Every “game” has three deciding factors to the outcome. The players (decision makers), the actions (what the players can do in their “turn”), and the payoffs (what motivates each player to “win”, and how the benefit from the results of the game). Once you define these, you know how many potential outcomes you have. This is like trying different combinations to break into a five-digit lock, with five possible digits in each position, you have 5 X 5 X 5 X 5 X 5 = 55 = 3125 potential lock combinations.

So to come up with your different outcomes, you have to break each down. You need a column down the side with every action that Player 1 can take. Then you need to put the Player 2 potential actions in rows across the top. Now you have a grid, where every square in between is the potential result of each action. Then you can narrow down what happens in the results, and determine how much each player “wins” or “loses” with every result. Once you have the win loss percentages you can try to figure out which options are the best  for each player, and the way each player can optimize the potential payoff for themselves. Then, when you have the big picture of all that math, you figure out what each player is more likely to do.
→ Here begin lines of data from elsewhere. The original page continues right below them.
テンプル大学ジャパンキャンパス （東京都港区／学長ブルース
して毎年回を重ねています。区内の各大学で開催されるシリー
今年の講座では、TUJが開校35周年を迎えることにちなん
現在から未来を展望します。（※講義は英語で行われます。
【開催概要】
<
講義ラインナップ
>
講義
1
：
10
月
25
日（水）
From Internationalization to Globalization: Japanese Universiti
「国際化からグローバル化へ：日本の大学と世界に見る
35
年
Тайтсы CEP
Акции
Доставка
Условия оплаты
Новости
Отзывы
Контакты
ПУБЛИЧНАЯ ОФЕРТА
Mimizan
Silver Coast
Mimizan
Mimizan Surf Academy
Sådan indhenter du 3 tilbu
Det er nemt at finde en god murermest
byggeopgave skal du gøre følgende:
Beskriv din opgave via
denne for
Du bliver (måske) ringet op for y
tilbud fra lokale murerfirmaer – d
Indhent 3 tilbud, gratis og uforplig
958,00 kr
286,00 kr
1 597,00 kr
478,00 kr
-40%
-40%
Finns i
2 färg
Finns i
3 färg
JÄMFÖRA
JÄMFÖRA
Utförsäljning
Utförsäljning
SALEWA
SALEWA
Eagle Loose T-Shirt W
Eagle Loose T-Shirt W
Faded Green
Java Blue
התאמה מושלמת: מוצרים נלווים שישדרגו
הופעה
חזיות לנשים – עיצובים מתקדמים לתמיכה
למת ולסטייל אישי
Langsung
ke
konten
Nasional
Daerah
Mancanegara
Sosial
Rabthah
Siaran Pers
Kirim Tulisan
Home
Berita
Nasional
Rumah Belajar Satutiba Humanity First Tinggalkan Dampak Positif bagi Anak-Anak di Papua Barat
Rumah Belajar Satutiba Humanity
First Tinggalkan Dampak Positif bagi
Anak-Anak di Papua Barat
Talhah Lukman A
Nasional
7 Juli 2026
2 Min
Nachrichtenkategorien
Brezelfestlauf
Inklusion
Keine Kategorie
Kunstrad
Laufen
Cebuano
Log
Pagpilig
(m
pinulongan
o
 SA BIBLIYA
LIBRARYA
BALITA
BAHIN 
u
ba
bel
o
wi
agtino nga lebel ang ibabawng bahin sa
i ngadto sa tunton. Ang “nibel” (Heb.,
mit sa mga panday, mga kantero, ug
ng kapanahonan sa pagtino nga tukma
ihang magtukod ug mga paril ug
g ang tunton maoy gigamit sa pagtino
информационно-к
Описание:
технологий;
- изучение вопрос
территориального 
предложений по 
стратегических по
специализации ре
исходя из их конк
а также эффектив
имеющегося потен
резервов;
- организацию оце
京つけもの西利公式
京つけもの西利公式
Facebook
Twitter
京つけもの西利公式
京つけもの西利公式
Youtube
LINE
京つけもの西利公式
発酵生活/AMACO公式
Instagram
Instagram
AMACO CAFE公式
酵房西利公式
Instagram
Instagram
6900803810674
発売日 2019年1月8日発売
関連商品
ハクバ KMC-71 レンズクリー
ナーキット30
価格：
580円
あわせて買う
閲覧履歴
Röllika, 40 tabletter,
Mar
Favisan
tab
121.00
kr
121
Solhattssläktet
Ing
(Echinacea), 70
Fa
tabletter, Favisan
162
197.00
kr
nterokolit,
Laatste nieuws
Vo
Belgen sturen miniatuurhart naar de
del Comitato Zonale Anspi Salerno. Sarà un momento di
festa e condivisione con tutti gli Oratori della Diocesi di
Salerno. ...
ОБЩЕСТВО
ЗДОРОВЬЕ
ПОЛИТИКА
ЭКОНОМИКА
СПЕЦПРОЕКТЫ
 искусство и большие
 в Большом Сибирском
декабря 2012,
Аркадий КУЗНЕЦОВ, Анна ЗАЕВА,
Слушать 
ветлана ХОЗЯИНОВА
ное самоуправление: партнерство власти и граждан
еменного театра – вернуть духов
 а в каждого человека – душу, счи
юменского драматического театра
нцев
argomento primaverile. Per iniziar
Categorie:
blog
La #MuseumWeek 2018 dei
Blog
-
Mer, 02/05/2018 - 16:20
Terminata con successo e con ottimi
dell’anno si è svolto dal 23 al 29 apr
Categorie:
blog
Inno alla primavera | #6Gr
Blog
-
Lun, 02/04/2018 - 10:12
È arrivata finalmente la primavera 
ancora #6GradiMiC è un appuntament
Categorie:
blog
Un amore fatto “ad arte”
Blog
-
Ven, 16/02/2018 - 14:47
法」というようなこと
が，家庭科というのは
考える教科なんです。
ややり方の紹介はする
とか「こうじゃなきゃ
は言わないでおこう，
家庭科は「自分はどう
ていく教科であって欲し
One of the most famous basic studies in game theory is the Prisoner’s Dilemma game. You have two “players”. Each player was arrested for the same crime and placed in police custody. Each player is a suspect in separate cells, and they are separately offered the chance to confess. If they confess, it will implicate the other, or they can keep silent.

 

not confess confess
not confess 5,5 -4,10
confess 10,-4 1,1

 

Player 1 is the down column, and Player 2 is the across row. Here the higher numbers are better. They represent options, mobility, and utility.  If neither suspect confesses, they go free, and split the proceeds of their crime which is represented here by 5 units for each suspect. However, if one prisoner confesses and the other stays silent, the prisoner who confesses testifies against the other in exchange for going free. They get the entire 10 units to themselves. Now that second prisoner who didn’t confess ends up in prison, which results in the low score of -4. If both prisoners confess, then both are given a reduced sentence as a plea bargain, but both end up convicted, which is shown here by scoring them each 1 unit: better than having the other prisoner confess and taking all the heat, but as good as going free.

In this situation, the best outcome possible is confessing, but confession also possibly leads to the worst outcome, based on how you believe the other person will act. If both confess the outcome is worse than when both keep silent. This can be broken down into both to noncooperative and cooperative branches. Do you do what’s best for the common good, or do you do what’s best for yourself? And what do you do when your outcome depends on the other player’s decision to cooperate or not cooperate?